C’est ce que vous faites avec tous les textes !

J’espère donc y introduire quelque chose qui l’empêchera d’être efficace, puisque je suis contre. Je vous le dis tranquillement, en toute franchise.Par cet amendement, nous visons à protéger 98 % des gens pour n’en laisser que 2 % – les salariés les plus riches – entre vos mains. J’espère ainsi créer une contradiction de classe utile qui vous obligera à vous demander : « Mince, comment vais-je faire, maintenant que seuls mes électeurs seront concernés ? »Vous nous reprochez de faire peser une présomption d’abus sur les employeurs, alors que nous disons simplement qu’il y a un rapport de subordination, reconnu par le code du travail et par la Cour de cassation. (Applaudissements sur quelques bancs du groupe LFI-NFP.) Cette subordination veut dire qu’il existe un rapport hiérarchique d’autorité, de domination et de pouvoir entre les employeurs et les salariés. C’est ce qui justifie […]

Merci, monsieur le député.

…ou entre locataire et propriétaire. Je pourrais donner plein d’autres exemples. (Applaudissements sur plusieurs bancs du groupe LFI-NFP.)

Quel est l’avis de la commission ?

Thibault Bazin rapporteur · DR #811

Monsieur Clouet, je vous reconnais bien dans vos propos. Vous êtes un saboteur et un torpilleur en chef ! (Applaudissements sur quelques bancs du groupe EPR et sur plusieurs bancs du groupe DR.)Vous souhaitez restreindre la portée du texte à 2 % des salariés, mais je vous rappelle qu’il ne concerne pas toutes les ruptures de contrat.

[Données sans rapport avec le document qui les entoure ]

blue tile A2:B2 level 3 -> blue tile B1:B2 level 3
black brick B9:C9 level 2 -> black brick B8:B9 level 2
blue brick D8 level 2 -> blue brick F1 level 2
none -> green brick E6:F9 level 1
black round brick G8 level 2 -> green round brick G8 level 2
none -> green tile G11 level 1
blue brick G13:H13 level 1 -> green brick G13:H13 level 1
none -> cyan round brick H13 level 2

Il ne concerne pas les salariés qui perdent involontairement leur emploi. Il concerne ceux qui choisissent une rupture conventionnelle individuelle.Dans votre monde, on a l’impression que tous les employeurs sont horribles et qu’il est impossible de se parler dans les entreprises parce que les relations y seraient toutes déséquilibrées. Je suis désolé : dans la vraie vie, les relations sont apaisées dans certaines entreprises. Cela vous fait rire, mais je le constate sur le terrain. On me dit qu’il est possible d’avoir des relations saines, apaisées […]

La magie de l’entreprise !

Thibault Bazin rapporteur · DR #815

On ne peut donc pas voir en permanence de la malveillance dans toutes les relations sociales (Applaudissements sur les bancs du groupe DR.) Mais le plus grave, c’est qu’avec votre amendement vous revenez sur la logique assurantielle de notre système. L’allocation chômage est une assurance contre la perte d’emploi, quel que soit le niveau de revenu. C’est un élément fondamental du système, qu’il faut préserver.Pour toutes ces raisons, j’émets un avis défavorable.

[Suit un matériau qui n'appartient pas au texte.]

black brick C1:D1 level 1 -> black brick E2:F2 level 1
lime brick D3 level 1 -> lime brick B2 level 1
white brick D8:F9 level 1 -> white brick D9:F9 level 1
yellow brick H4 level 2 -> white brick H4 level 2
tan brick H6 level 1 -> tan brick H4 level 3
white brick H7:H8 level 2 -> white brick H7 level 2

Quel est l’avis du gouvernement ?

Mon argumentaire sera symétrique au vôtre, monsieur Clouet : je défends ce projet de loi et je ne peux donc être d’accord avec vous, qui voulez le torpiller à 98 %. J’ajoute que ce n’est pas seulement le projet de loi que vous torpillez, mais aussi le dialogue social. Sans surprise, mon avis est donc défavorable. (Applaudissements sur plusieurs bancs des groupes DR et HOR.)

La parole est à M. Hadrien Clouet.

Ce n’est pas torpiller le dialogue social à 98 %, puisqu’il faut tenir compte des syndicats qui n’ont pas signé. Mais je laisse de côté l’arithmétique.Vous dites que les ruptures conventionnelles ne s’appliquent qu’à des gens qui veulent partir. Je me permets de vous renvoyer au rapport signé par Thibault Bazin, que je suis apparemment le seul à avoir lu. Cela vous fait marrer, mais c’est écrit noir sur blanc : dans plus de la moitié des cas de ruptures conventionnelles proposées par l’employeur, le salarié voulait rester en poste. S’il veut rester et qu’il s’en va, c’est qu’il a été mis dehors. CQFD. Lisez donc le rapport, il vous convaincra de voter contre le texte !Deuxièmement…

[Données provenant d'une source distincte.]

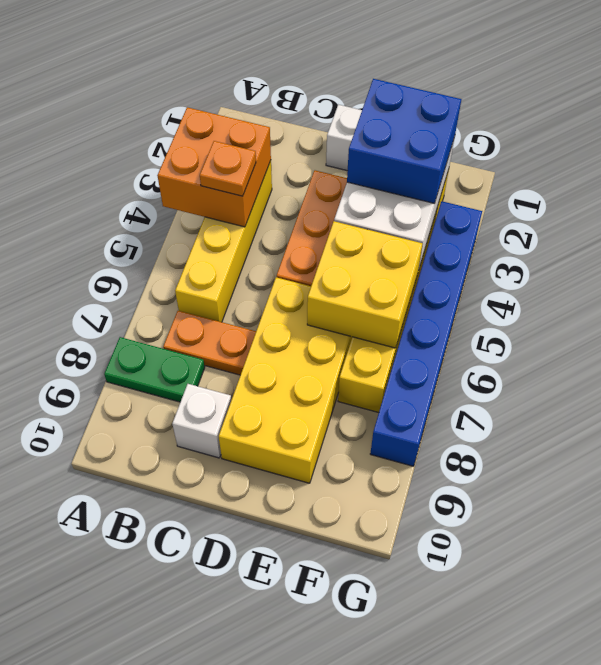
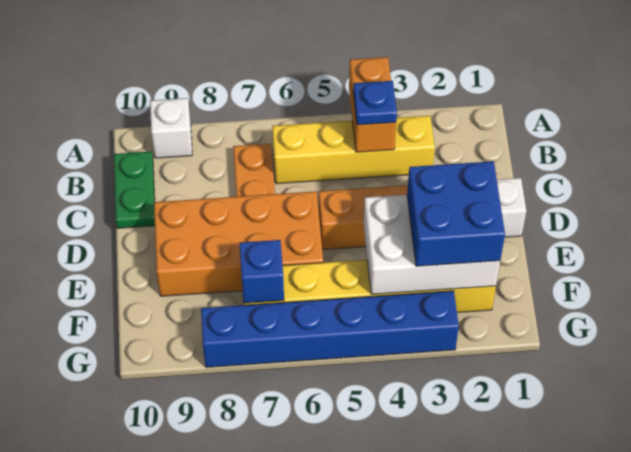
orange brick A3:B4 level 2 -> orange brick A4:B4 level 2
green plate A8:B8 level 1 -> green plate B10:C10 level 1
orange plate B4 level 3 -> blue plate B4 level 3
white brick C9 level 1 -> white brick A9 level 1
yellow brick D6:E9 level 1 -> orange brick D6:E9 level 1
yellow brick E5:F6 level 2 -> none
none -> blue brick F7 level 2

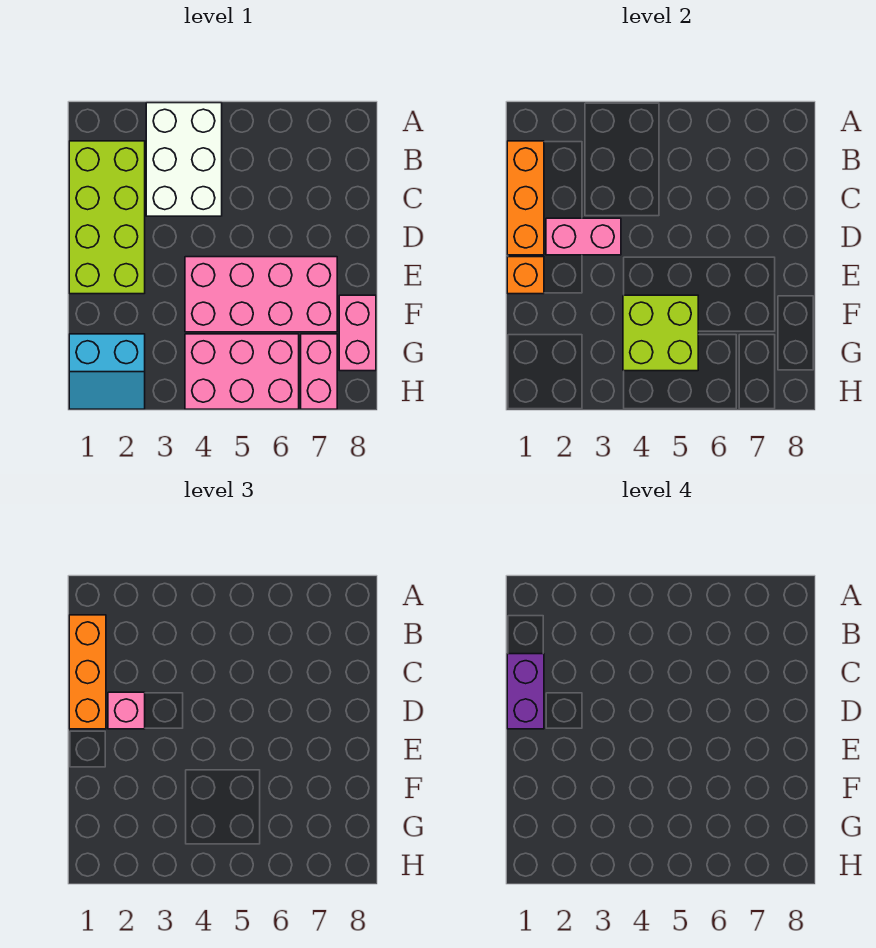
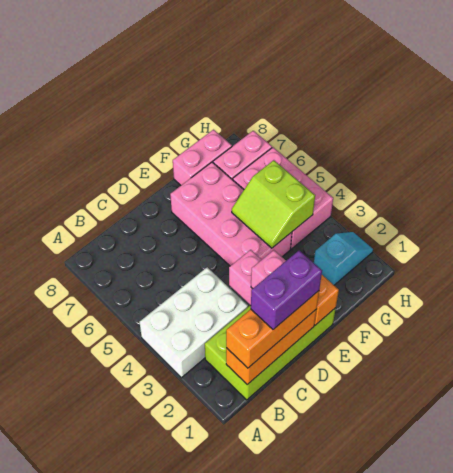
lime brick F4:G5 level 2 -> lime slope F4:G5 level 2 top G
cyan slope G1:H2 level 1 top G -> cyan slope G2:H2 level 1 top G

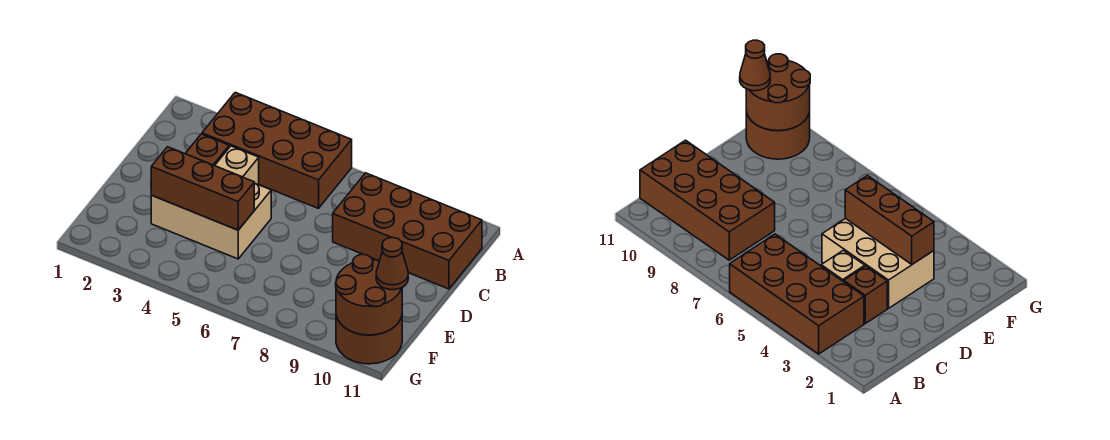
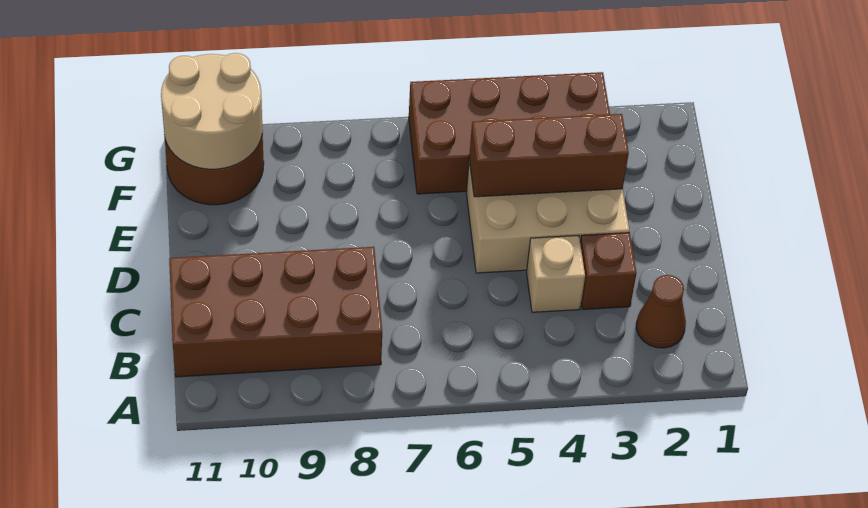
brown brick A3:B6 level 1 -> brown brick F3:G6 level 1
brown round brick F10:G11 level 2 -> tan round brick F10:G11 level 2
brown cone F11 level 3 -> brown cone B2 level 1

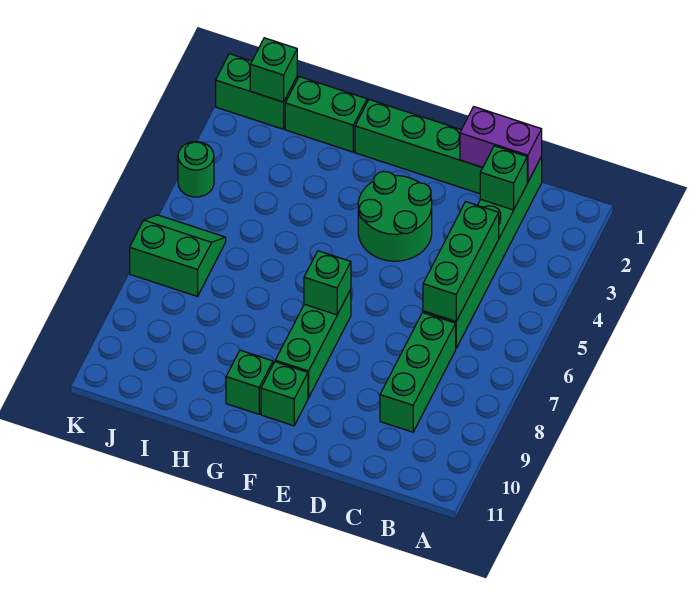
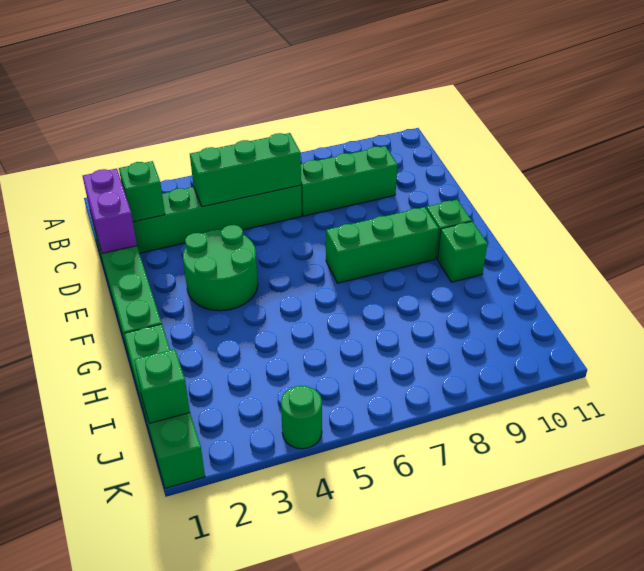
green brick F7 level 2 -> none
green slope J6:K7 level 1 top 7 -> none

Oh non, pas de deuxièmement !

Pour une fois, on peut avoir une discussion sur les faits.Si le climat était à l’apaisement, comme vous le dites, pourquoi diminuer les droits des gens ? (Applaudissements sur plusieurs bancs du groupe LFI-NFP.) Dans un monde apaisé, où la discrimination à l’embauche n’existe pas, quand un salarié quitte un emploi, il en retrouve rapidement un autre. Mais ce n’est pas ce que vous avez en tête. Vous voulez que les gens qui quittent leur boulot soient accompagnés moins longtemps pour les forcer à reprendre un autre boulot ou pour les forcer à rester dans leur emploi. À quoi bon, si tout se passe bien ? Le texte est donc contradictoire, à l’image de l’idéologie que vous développez. Nous voterons donc à 100 % contre ce texte. (Applaudissements sur plusieurs bancs du groupe LFI-NFP.)

#826

(L’amendement no 7 n’est pas adopté.)

· REJET d’un amendement (main levée) adt
Christophe Blanchet president · Dem #827

Je suis saisi de deux amendements, nos 10 et 4, pouvant être soumis à une discussion commune. La parole est à Mme Ségolène Amiot, pour soutenir l’amendement no 10.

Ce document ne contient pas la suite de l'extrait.